Coronavirus lockdown measures have deterred clients from signing up to advice as they prefer to have their first meeting in person, the advisers claimed.
The poll of 68 advisers, carried out by Scott Gallacher, director at Rowley Turton, via a Facebook group, found 62 per cent had seen new business enquiries fall by 51-75 per cent over the past month, with 12 per cent reporting that enquiries have fallen more than 75 per cent.
Although 22 per cent said the level of new business enquiries were the same not one adviser had seen an increase.
Mr Gallacher said the situation was different to other market downturns as advisers are only able to help clients via the phone or video conferencing.
Mr Gallacher said: “The recent market falls will have had an impact but I remember the dot-com crash and banking crisis and think the current situation is much worse due to the added ‘lockdown’ impact.
“One reason is that face-to-face meetings are naturally out of the question.
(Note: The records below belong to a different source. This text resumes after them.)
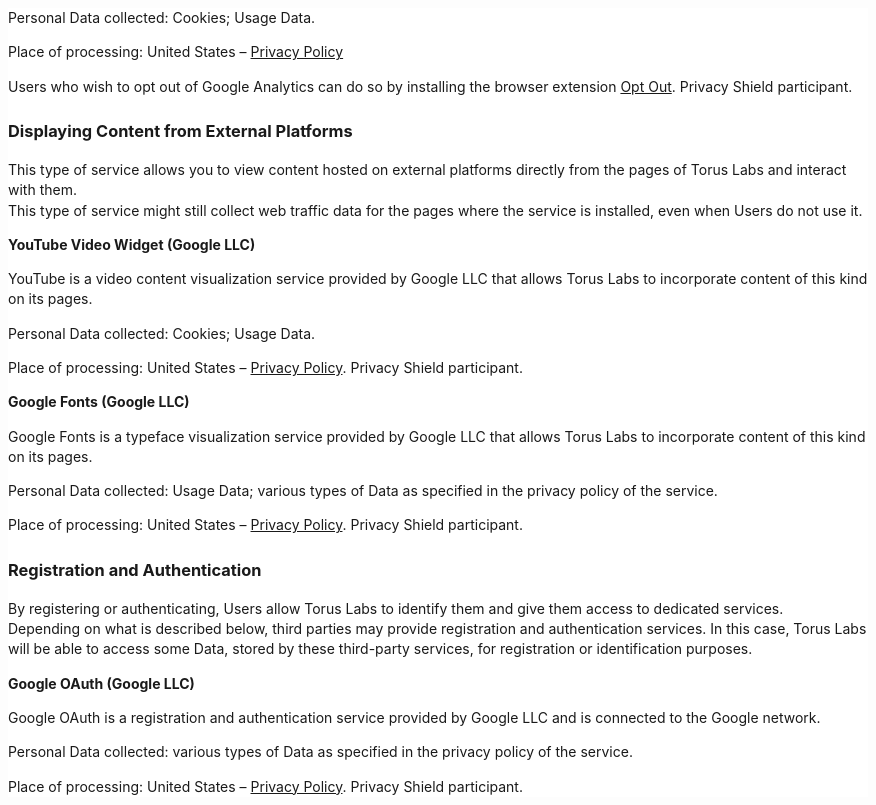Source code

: Personal Data collected: Cookies; Usage Data.

Place of processing: United States –
[Privacy Policy](https://policies.google.com/privacy)

Users who wish to opt out of Google Analytics can do so by installing the
browser extension [Opt Out](https://tools.google.com/dlpage/gaoptout?hl=en).
Privacy Shield participant.

### Displaying Content from External Platforms

This type of service allows you to view content hosted on external platforms
directly from the pages of Torus Labs and interact with them.  
This type of service might still collect web traffic data for the pages where
the service is installed, even when Users do not use it.

**YouTube Video Widget \(Google LLC\)**

YouTube is a video content visualization service provided by Google LLC that
allows Torus Labs to incorporate content of this kind on its pages.

Personal Data collected: Cookies; Usage Data.

Place of processing: United States –
[Privacy Policy](https://policies.google.com/privacy). Privacy Shield
participant.

**Google Fonts \(Google LLC\)**

Google Fonts is a typeface visualization service provided by Google LLC that
allows Torus Labs to incorporate content of this kind on its pages.

Personal Data collected: Usage Data; various types of Data as specified in the
privacy policy of the service.

Place of processing: United States –
[Privacy Policy](https://policies.google.com/privacy). Privacy Shield
participant.

### Registration and Authentication

By registering or authenticating, Users allow Torus Labs to identify them and
give them access to dedicated services.  
Depending on what is described below, third parties may provide registration and
authentication services. In this case, Torus Labs will be able to access some
Data, stored by these third-party services, for registration or identification
purposes.

**Google OAuth \(Google LLC\)**

Google OAuth is a registration and authentication service provided by Google LLC
and is connected to the Google network.

Personal Data collected: various types of Data as specified in the privacy
policy of the service.

Place of processing: United States –
[Privacy Policy](https://policies.google.com/privacy). Privacy Shield
participant.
I know that video calls can work very well but many people still like to ‘meet’ their advisers in the first instance.
“Also many of the catalysts to contacting a new adviser (house move, change of job, marriage, etc.) will be on hold until the situation resolves itself.
“Many retirements will also be delayed as, if you’re currently being furloughed, why would you look to retire at the moment when you might be on 80 per cent of salary for simply staying at home anyway.”
Tim Morris, independent financial adviser at Russell & Co, told FTAdviser he had seen new enquiries drop by about a third.
Mr Morris said: “When it comes to new clients, I’m finding building a relationship is taking longer and it’s definitely more difficult to build trust without first meeting someone.
“That initial meeting is very much a two-way process to get a feel for each other and how well you can work together. I find it translates much better in person.”
Mr Morris said he is focussing on existing clients to ensure they are getting the support they need.
He said: “Most of my existing clients have been keen to invest more money where they have surplus available and to provide some certainty over their financial future.
“I work with a lot of business owners who won’t get back on track for a while. Not in the short term at least.
“For this reason, I’m also spending more time nurturing existing relationships. This is where we really earn our ongoing client fees.”